___ Excerpted text ___
6.8.2009   

EN

Official Journal of the European Union

CE 184/106


Thursday 21 February 2008
North Kivu

P6_TA(2008)0072

European Parliament resolution of 21 February 2008 on North Kivu

2009/C 184 E/18

The European Parliament,

having regard to its resolution of 17 January 2008 on the situation in the Democratic Republic of Congo and rape as a war crime (1) and to its previous resolutions on human rights abuses in the Democratic Republic of Congo,

having regard to the resolution of 22 November 2007 of the ACP-EU Joint Parliamentary Assembly on the situation in the Democratic Republic of Congo, in particular in the East and its impact on the region,

having regard to its resolution of 15 November 2007 on the EU response to situations of fragility in developing countries (2),

having regard to the Communication from the Commission to the Council, the European Parliament, the European Economic and Social Committee and the Committee of the Regions entitled ‘Towards an EU response to situations of fragility — engaging in difficult environments for sustainable development, stability and peace’ (COM(2007)0643) and the Commission staff working document annexed thereto (SEC(2007)1417),

having regard to Resolution 60/1 of the United Nations General Assembly of 24 October 2005 on the 2005 World Summit outcome, and in particular paragraphs 138 to 140 thereof on the responsibility to protect populations,

having regard to Rule 115(5) of its Rules of Procedure,

A.
___
#### [Questions on the material]
• 1. Which earlier texts and rules does the North Kivu resolution cite in its opening clauses as the basis for its action? Answer in one to three sentences.
• 2. Continue the North Kivu resolution from the point where it stops.
___ Dataset excerpts ___
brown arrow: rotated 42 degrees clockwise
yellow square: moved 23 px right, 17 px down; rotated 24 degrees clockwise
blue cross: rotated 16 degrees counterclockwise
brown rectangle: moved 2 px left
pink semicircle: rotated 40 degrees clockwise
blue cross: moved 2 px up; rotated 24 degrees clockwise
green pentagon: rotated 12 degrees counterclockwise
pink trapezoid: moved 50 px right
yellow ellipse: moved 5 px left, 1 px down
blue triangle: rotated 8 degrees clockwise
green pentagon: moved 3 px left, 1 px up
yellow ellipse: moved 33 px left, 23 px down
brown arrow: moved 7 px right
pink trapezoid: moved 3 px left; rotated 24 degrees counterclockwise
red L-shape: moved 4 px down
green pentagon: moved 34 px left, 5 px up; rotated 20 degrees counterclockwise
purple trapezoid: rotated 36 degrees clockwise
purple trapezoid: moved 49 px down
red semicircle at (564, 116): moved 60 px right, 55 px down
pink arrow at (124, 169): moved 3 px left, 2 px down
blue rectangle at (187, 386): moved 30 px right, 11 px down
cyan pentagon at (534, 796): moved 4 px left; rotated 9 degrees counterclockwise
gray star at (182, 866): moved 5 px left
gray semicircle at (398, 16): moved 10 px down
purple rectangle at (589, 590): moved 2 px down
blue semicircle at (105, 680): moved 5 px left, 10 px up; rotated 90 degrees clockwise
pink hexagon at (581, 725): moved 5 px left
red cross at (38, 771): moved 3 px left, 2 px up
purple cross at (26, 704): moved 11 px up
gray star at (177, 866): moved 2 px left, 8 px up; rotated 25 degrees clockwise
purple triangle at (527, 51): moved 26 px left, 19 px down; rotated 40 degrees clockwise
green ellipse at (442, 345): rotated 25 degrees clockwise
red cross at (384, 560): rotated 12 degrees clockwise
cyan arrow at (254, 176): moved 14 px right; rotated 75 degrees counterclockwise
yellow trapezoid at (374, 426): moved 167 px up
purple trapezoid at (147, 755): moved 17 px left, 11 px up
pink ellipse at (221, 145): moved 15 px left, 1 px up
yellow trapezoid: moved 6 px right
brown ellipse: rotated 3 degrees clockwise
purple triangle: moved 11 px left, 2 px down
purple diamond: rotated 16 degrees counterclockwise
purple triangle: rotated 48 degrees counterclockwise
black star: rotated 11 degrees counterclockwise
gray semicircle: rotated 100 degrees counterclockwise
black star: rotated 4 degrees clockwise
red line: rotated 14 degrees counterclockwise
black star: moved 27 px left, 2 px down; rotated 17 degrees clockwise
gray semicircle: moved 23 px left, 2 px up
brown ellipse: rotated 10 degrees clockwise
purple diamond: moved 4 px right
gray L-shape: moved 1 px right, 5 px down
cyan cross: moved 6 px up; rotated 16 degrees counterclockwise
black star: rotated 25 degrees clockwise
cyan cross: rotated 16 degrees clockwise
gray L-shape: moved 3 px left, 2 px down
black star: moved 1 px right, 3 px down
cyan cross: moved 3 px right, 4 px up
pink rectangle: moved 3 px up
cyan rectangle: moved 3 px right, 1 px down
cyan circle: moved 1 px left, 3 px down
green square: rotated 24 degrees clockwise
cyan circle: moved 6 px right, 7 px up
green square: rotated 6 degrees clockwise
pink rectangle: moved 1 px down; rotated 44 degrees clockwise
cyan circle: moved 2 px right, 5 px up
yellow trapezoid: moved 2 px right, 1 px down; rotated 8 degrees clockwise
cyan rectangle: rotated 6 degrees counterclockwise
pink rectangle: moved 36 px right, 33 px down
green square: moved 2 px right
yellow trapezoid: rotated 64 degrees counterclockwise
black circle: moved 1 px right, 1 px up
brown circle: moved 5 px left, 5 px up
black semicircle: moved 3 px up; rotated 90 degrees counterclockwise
___
#### [Numbered answers]
• 1. The European Parliament cites its resolution of 17 January 2008 on the Democratic Republic of Congo and rape as a war crime, its earlier resolutions on human rights abuses there, and the ACP-EU Joint Parliamentary Assembly resolution of 22 November 2007. It also cites its resolution of 15 November 2007 on situations of fragility, the Commission Communication COM(2007)0643 with staff working document SEC(2007)1417, and paragraphs 138 to 140 of UN General Assembly Resolution 60/1 on the responsibility to protect populations. Finally, it cites Rule 115(5) of its Rules of Procedure.

• 2.
whereas the conflict affecting the DRC has claimed the lives of 5 400 000 people since 1998 and continues to be the direct or indirect cause of 1 500 deaths each day,

B.

whereas the fighting between the Congolese army, the rebel troops of ousted General Laurent Nkunda and the fighters of the Democratic Forces for the Liberation of Rwanda (FDLR, also known as Interhamwes) has been causing tremendous hardship to the civilian populations of the region of North Kivu for many months,

C.

whereas during the last 18 months there have been massacres, rapes of young girls, mothers and grandmothers, forced recruitment of civilians and child soldiers, and a host of other acts of violence and serious human rights abuses in the Eastern DRC, both by Laurent Nkunda's rebel troops and by FDLR fighters and the Congolese army itself,

D.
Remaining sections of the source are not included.